(Saved data entries)
----------------------------------------

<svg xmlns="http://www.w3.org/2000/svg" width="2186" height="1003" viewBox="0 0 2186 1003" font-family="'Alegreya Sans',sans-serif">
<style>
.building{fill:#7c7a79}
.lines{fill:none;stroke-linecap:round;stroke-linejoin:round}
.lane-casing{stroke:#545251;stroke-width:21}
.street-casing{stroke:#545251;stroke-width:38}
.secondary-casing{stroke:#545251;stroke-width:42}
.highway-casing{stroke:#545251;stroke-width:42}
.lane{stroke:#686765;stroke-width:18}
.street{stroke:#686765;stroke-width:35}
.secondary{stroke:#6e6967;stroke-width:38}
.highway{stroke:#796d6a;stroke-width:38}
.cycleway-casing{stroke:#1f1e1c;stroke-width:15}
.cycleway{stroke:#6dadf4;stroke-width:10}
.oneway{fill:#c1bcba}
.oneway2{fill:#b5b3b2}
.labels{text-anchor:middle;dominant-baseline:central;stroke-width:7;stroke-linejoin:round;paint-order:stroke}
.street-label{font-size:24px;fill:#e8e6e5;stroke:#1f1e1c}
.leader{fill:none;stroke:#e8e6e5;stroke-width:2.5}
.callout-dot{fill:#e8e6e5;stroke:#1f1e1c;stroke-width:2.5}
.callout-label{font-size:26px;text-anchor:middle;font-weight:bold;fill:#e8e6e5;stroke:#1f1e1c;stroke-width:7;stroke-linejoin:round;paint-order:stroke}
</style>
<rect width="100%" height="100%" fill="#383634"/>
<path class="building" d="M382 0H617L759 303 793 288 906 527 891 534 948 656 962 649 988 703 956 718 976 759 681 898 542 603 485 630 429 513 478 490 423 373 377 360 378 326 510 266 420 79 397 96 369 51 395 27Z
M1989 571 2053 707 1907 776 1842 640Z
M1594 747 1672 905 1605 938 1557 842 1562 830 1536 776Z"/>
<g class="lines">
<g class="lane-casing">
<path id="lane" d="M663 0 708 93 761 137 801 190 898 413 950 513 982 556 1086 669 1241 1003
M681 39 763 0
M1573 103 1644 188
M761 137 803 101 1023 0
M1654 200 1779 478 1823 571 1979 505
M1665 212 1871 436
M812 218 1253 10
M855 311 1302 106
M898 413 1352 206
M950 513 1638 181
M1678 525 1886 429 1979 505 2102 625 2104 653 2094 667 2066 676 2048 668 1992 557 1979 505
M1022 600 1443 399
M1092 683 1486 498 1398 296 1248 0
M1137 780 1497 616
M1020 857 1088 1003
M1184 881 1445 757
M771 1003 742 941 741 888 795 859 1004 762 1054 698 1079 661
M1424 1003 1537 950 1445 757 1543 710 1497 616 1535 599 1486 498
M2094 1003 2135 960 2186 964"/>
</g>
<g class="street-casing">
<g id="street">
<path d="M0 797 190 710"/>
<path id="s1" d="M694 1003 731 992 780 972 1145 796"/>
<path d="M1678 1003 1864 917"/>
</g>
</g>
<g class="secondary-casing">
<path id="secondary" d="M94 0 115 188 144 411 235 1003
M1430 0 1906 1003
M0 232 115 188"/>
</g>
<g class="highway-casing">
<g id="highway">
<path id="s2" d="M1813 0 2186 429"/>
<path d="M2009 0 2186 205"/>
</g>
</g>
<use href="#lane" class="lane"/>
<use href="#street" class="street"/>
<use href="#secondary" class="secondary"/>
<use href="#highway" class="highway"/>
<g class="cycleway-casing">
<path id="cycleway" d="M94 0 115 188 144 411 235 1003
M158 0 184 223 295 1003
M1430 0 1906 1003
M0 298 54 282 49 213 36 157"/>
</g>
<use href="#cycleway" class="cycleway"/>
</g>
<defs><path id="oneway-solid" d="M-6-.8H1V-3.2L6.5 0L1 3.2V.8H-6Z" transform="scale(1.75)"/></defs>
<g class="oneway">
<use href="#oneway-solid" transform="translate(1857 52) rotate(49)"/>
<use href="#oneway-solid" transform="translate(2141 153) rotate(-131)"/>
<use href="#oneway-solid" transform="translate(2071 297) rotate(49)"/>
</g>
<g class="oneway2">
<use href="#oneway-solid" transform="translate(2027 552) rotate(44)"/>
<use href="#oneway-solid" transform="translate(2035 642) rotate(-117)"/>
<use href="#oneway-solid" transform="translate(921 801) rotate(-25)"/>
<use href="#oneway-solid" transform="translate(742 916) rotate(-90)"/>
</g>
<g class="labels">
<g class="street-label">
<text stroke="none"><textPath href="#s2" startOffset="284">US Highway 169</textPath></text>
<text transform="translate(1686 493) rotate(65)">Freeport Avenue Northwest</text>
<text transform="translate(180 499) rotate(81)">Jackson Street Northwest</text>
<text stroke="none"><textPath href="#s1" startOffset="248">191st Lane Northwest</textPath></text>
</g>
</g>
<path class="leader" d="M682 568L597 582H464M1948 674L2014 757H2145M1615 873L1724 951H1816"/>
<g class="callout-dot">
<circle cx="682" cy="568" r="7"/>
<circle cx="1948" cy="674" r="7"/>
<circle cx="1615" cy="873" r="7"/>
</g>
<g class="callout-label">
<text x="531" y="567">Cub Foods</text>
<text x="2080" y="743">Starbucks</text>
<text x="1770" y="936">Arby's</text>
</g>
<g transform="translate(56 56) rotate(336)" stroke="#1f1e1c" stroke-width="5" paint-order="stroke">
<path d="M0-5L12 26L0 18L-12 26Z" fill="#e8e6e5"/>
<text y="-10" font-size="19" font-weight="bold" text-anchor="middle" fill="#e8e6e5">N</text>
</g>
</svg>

----------------------------------------

The records above should be duplicated in full, exactly as given.

<svg xmlns="http://www.w3.org/2000/svg" width="2186" height="1003" viewBox="0 0 2186 1003" font-family="'Alegreya Sans',sans-serif">
<style>
.building{fill:#7c7a79}
.lines{fill:none;stroke-linecap:round;stroke-linejoin:round}
.lane-casing{stroke:#545251;stroke-width:21}
.street-casing{stroke:#545251;stroke-width:38}
.secondary-casing{stroke:#545251;stroke-width:42}
.highway-casing{stroke:#545251;stroke-width:42}
.lane{stroke:#686765;stroke-width:18}
.street{stroke:#686765;stroke-width:35}
.secondary{stroke:#6e6967;stroke-width:38}
.highway{stroke:#796d6a;stroke-width:38}
.cycleway-casing{stroke:#1f1e1c;stroke-width:15}
.cycleway{stroke:#6dadf4;stroke-width:10}
.oneway{fill:#c1bcba}
.oneway2{fill:#b5b3b2}
.labels{text-anchor:middle;dominant-baseline:central;stroke-width:7;stroke-linejoin:round;paint-order:stroke}
.street-label{font-size:24px;fill:#e8e6e5;stroke:#1f1e1c}
.leader{fill:none;stroke:#e8e6e5;stroke-width:2.5}
.callout-dot{fill:#e8e6e5;stroke:#1f1e1c;stroke-width:2.5}
.callout-label{font-size:26px;text-anchor:middle;font-weight:bold;fill:#e8e6e5;stroke:#1f1e1c;stroke-width:7;stroke-linejoin:round;paint-order:stroke}
</style>
<rect width="100%" height="100%" fill="#383634"/>
<path class="building" d="M382 0H617L759 303 793 288 906 527 891 534 948 656 962 649 988 703 956 718 976 759 681 898 542 603 485 630 429 513 478 490 423 373 377 360 378 326 510 266 420 79 397 96 369 51 395 27Z
M1989 571 2053 707 1907 776 1842 640Z
M1594 747 1672 905 1605 938 1557 842 1562 830 1536 776Z"/>
<g class="lines">
<g class="lane-casing">
<path id="lane" d="M663 0 708 93 761 137 801 190 898 413 950 513 982 556 1086 669 1241 1003
M681 39 763 0
M1573 103 1644 188
M761 137 803 101 1023 0
M1654 200 1779 478 1823 571 1979 505
M1665 212 1871 436
M812 218 1253 10
M855 311 1302 106
M898 413 1352 206
M950 513 1638 181
M1678 525 1886 429 1979 505 2102 625 2104 653 2094 667 2066 676 2048 668 1992 557 1979 505
M1022 600 1443 399
M1092 683 1486 498 1398 296 1248 0
M1137 780 1497 616
M1020 857 1088 1003
M1184 881 1445 757
M771 1003 742 941 741 888 795 859 1004 762 1054 698 1079 661
M1424 1003 1537 950 1445 757 1543 710 1497 616 1535 599 1486 498
M2094 1003 2135 960 2186 964"/>
</g>
<g class="street-casing">
<g id="street">
<path d="M0 797 190 710"/>
<path id="s1" d="M694 1003 731 992 780 972 1145 796"/>
<path d="M1678 1003 1864 917"/>
</g>
</g>
<g class="secondary-casing">
<path id="secondary" d="M94 0 115 188 144 411 235 1003
M1430 0 1906 1003
M0 232 115 188"/>
</g>
<g class="highway-casing">
<g id="highway">
<path id="s2" d="M1813 0 2186 429"/>
<path d="M2009 0 2186 205"/>
</g>
</g>
<use href="#lane" class="lane"/>
<use href="#street" class="street"/>
<use href="#secondary" class="secondary"/>
<use href="#highway" class="highway"/>
<g class="cycleway-casing">
<path id="cycleway" d="M94 0 115 188 144 411 235 1003
M158 0 184 223 295 1003
M1430 0 1906 1003
M0 298 54 282 49 213 36 157"/>
</g>
<use href="#cycleway" class="cycleway"/>
</g>
<defs><path id="oneway-solid" d="M-6-.8H1V-3.2L6.5 0L1 3.2V.8H-6Z" transform="scale(1.75)"/></defs>
<g class="oneway">
<use href="#oneway-solid" transform="translate(1857 52) rotate(49)"/>
<use href="#oneway-solid" transform="translate(2141 153) rotate(-131)"/>
<use href="#oneway-solid" transform="translate(2071 297) rotate(49)"/>
</g>
<g class="oneway2">
<use href="#oneway-solid" transform="translate(2027 552) rotate(44)"/>
<use href="#oneway-solid" transform="translate(2035 642) rotate(-117)"/>
<use href="#oneway-solid" transform="translate(921 801) rotate(-25)"/>
<use href="#oneway-solid" transform="translate(742 916) rotate(-90)"/>
</g>
<g class="labels">
<g class="street-label">
<text stroke="none"><textPath href="#s2" startOffset="284">US Highway 169</textPath></text>
<text transform="translate(1686 493) rotate(65)">Freeport Avenue Northwest</text>
<text transform="translate(180 499) rotate(81)">Jackson Street Northwest</text>
<text stroke="none"><textPath href="#s1" startOffset="248">191st Lane Northwest</textPath></text>
</g>
</g>
<path class="leader" d="M682 568L597 582H464M1948 674L2014 757H2145M1615 873L1724 951H1816"/>
<g class="callout-dot">
<circle cx="682" cy="568" r="7"/>
<circle cx="1948" cy="674" r="7"/>
<circle cx="1615" cy="873" r="7"/>
</g>
<g class="callout-label">
<text x="531" y="567">Cub Foods</text>
<text x="2080" y="743">Starbucks</text>
<text x="1770" y="936">Arby's</text>
</g>
<g transform="translate(56 56) rotate(336)" stroke="#1f1e1c" stroke-width="5" paint-order="stroke">
<path d="M0-5L12 26L0 18L-12 26Z" fill="#e8e6e5"/>
<text y="-10" font-size="19" font-weight="bold" text-anchor="middle" fill="#e8e6e5">N</text>
</g>
</svg>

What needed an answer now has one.